Minister of Higher Education

14th term
- In office 11 April 2019 – 18 January 2021
- President: Kim Jong Un
- Premier: Kim Tok-hun Kim Jae-ryong
- Preceded by: Thae Hyong-chol
- Succeeded by: Ri Kuk-chol

President of Kim Il Sung University

14th term
- In office 11 April 2019 – 18 January 2021
- President: Kim Jong Un
- Premier: Kim Tok-hun Kim Jae-ryong
- Preceded by: Thae Hyong-chol
- Succeeded by: Ri Kuk-chol

Personal details
- Born: 28 April 1953 (age 72) South Hamgyong Province, North Korea
- Citizenship: North Korean
- Party: Workers' Party of Korea

= Choe Sang-gon =

North Korean politician

Choe Sang-gon (born 28 April 1953) is a politician of the Democratic People's Republic of Korea. He is a member of the Central Committee of the Workers' Party of Korea and was also a member of the 13th convocation of the Supreme People's Assembly. He serves as Minister of Higher Education in the Cabinet of North Korea and the President of Kim Il Sung University.

==Biography==
Choe was born on 28 April 1953 in South Hamgyong Province.

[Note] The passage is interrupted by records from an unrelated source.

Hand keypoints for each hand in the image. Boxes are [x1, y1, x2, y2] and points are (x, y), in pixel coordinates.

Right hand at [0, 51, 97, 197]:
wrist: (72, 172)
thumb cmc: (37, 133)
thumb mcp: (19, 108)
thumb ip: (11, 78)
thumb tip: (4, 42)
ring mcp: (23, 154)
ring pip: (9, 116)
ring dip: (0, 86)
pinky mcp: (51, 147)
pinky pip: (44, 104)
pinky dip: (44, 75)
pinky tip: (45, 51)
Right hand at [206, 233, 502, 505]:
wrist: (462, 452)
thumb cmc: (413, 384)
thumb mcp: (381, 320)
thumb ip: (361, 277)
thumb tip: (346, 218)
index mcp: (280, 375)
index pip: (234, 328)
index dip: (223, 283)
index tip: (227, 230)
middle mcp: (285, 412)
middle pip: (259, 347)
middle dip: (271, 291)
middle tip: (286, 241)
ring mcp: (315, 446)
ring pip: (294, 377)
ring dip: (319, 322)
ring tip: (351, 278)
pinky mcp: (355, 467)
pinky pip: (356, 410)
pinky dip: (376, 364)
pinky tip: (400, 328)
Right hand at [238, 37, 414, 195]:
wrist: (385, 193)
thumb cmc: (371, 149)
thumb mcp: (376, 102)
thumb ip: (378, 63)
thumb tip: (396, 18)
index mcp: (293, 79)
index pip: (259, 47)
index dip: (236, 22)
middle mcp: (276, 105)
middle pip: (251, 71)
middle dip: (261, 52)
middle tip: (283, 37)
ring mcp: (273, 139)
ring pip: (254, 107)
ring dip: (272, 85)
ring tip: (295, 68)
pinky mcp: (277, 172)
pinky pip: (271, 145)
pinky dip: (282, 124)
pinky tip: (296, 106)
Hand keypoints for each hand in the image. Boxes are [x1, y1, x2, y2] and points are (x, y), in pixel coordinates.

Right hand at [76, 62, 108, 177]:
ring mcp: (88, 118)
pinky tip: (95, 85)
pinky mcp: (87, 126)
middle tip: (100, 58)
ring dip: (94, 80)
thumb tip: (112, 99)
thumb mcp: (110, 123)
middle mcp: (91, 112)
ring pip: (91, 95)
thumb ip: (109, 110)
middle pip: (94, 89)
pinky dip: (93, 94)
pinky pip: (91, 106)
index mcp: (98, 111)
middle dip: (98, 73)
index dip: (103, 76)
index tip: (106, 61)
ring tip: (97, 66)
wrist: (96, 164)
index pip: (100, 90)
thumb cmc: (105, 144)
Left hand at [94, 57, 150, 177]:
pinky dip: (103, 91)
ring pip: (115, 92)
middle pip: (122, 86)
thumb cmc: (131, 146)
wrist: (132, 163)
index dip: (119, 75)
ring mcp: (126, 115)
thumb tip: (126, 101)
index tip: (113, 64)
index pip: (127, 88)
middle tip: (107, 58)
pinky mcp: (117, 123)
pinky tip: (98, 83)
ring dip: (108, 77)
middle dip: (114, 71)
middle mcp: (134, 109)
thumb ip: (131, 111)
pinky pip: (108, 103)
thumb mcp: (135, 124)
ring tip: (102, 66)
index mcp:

In 2008, he received a Ph.D. from the National Degree Conferment Ceremony, and was appointed Vice Chairman and then Chairman of the National Science and Technology Committee in August 2012 as a successor to Ri Cha-pang. In 2014, he served as deputy to the 13th convocation of the Supreme People's Assembly, and in May 2016 he became a member of the 7th convocation of the Central Committee of the Workers' Party of Korea.